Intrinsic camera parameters
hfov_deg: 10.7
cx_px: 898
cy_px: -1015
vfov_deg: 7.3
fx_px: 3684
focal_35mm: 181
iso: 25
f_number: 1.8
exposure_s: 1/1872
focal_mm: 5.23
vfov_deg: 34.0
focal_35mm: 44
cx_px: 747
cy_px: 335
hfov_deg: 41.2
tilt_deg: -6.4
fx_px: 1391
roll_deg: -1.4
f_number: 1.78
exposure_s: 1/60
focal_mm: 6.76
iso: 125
---
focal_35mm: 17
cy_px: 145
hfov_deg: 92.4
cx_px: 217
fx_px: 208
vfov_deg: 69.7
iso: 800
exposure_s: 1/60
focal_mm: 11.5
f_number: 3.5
--
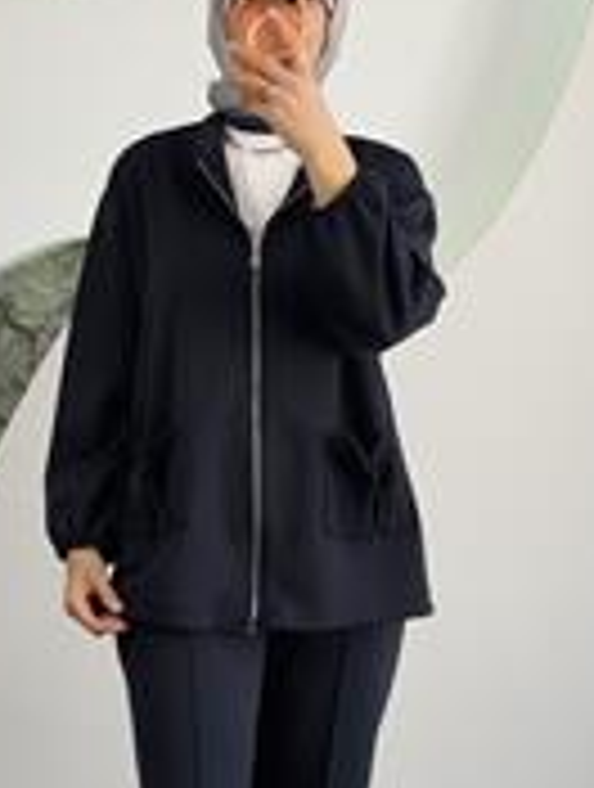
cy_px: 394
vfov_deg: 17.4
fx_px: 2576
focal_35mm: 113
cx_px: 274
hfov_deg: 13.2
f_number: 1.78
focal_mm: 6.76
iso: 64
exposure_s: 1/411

#### What this task involves
Your task is to retype the entries verbatim, starting with the line that holds "focal_35mm: 17" and stopping after the line that holds "f_number: 3.5".

#### Reply to the task
focal_35mm: 17
cy_px: 145
hfov_deg: 92.4
cx_px: 217
fx_px: 208
vfov_deg: 69.7
iso: 800
exposure_s: 1/60
focal_mm: 11.5
f_number: 3.5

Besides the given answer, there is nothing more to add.